The resulting bins were manually refined to reduce contamination using Anvi’o (10); briefly, for each bin, contigs were clustered on the basis of GC% by Euclidean distance and Ward’s linkage clustering followed by visualization of the resulting dendrograms and manual removal of any outliers. Reads mapping to contigs within each genome bin were extracted and reassembled using SPAdes (11) with the “-careful” flag enabled. A final scaffolding step was performed using SSPACE (12). Final draft genome completeness and contamination was assessed using CheckM (13). The final draft genome was annotated using the NCBI Prokaryotic Genome Annotation Pipeline (PGAP) (14) and reviewed using RAST v2.0 (15).

This resulted in a 3.47-Mbp draft genome estimated to be 93.9% complete with 1.79% potential contamination, comprising 5 scaffolds with a GC content of 36%, 3,354 coding sequences, 34 tRNAs, and 2 copies of 16S, 23S, and 5S rRNA genes. Interestingly, only 26% of the coding sequences could be assigned to SEED subsystems, indicating an unusually high level of novel functional diversity.
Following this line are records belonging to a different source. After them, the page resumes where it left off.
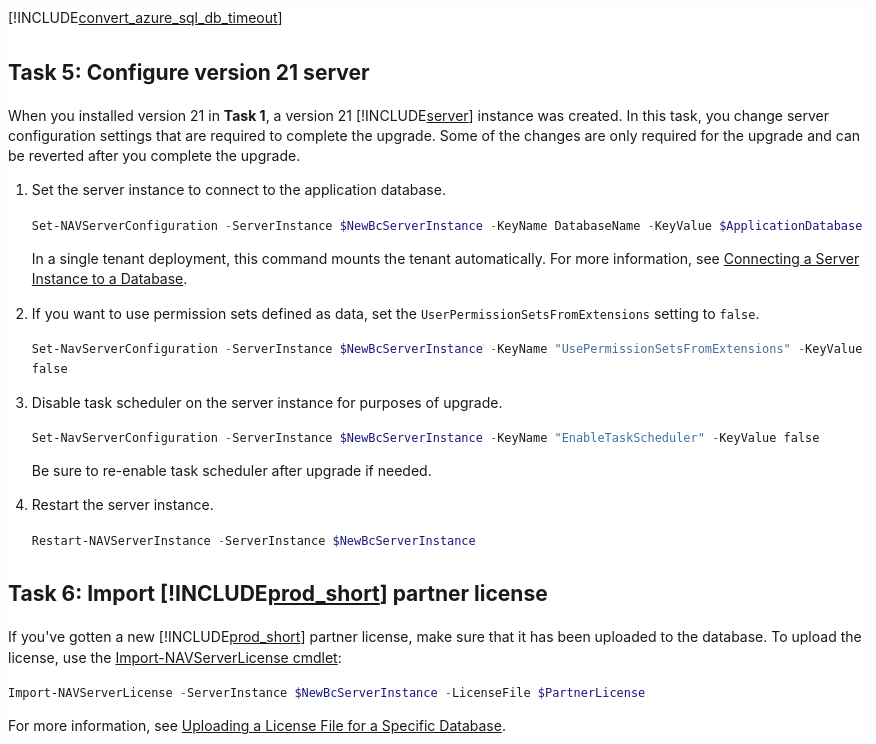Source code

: [!INCLUDE[convert_azure_sql_db_timeout](../developer/includes/convert_azure_sql_db_timeout.md)]

## Task 5: Configure version 21 server

When you installed version 21 in **Task 1**, a version 21 [!INCLUDE[server](../developer/includes/server.md)] instance was created. In this task, you change server configuration settings that are required to complete the upgrade. Some of the changes are only required for the upgrade and can be reverted after you complete the upgrade.

1. Set the server instance to connect to the application database.

    ```powershell
    Set-NAVServerConfiguration -ServerInstance $NewBcServerInstance -KeyName DatabaseName -KeyValue $ApplicationDatabase
    ```

    In a single tenant deployment, this command mounts the tenant automatically. For more information, see [Connecting a Server Instance to a Database](../administration/connect-server-to-database.md).

2. If you want to use permission sets defined as data, set the `UserPermissionSetsFromExtensions` setting to `false`.

    ```powershell
    Set-NavServerConfiguration -ServerInstance $NewBcServerInstance -KeyName "UsePermissionSetsFromExtensions" -KeyValue false
    ```

3. Disable task scheduler on the server instance for purposes of upgrade.

    ```powershell
    Set-NavServerConfiguration -ServerInstance $NewBcServerInstance -KeyName "EnableTaskScheduler" -KeyValue false
    ```

    Be sure to re-enable task scheduler after upgrade if needed.
4. Restart the server instance.

    ```powershell
    Restart-NAVServerInstance -ServerInstance $NewBcServerInstance
    ```

## <a name="UploadLicense"></a> Task 6: Import [!INCLUDE[prod_short](../developer/includes/prod_short.md)] partner license  

If you've gotten a new [!INCLUDE[prod_short](../developer/includes/prod_short.md)] partner license, make sure that it has been uploaded to the database. To upload the license, use the [Import-NAVServerLicense cmdlet](/powershell/module/microsoft.dynamics.nav.management/import-navserverlicense):

```powershell
Import-NAVServerLicense -ServerInstance $NewBcServerInstance -LicenseFile $PartnerLicense
```

For more information, see [Uploading a License File for a Specific Database](../cside/cside-upload-license-file.md#UploadtoDatabase).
BLAST alignment of the 16S rRNA genes indicated 98.7% similarity to Halobacteriovorax marinus; however, further investigation with gANI (16) revealed a 77.6% average nucleotide identity and an alignment fraction of 0.76 between the two genomes. Additionally, species assignment using specI (17) revealed an average identity of 86.5% to H. marinus across 40 conserved housekeeping genes. Therefore, we propose that the newly obtained genome represents a new species within the genus Halobacteriovorax. Furthermore, our data indicate that alignment of the 16S rRNA gene may be a poor method of delineating species level diversity in the genus Halobacteriovorax.

This work was partly funded by the Agri-Food Quest Competence Centre (AFQCC) at Queen’s University Belfast, Belfast, United Kingdom.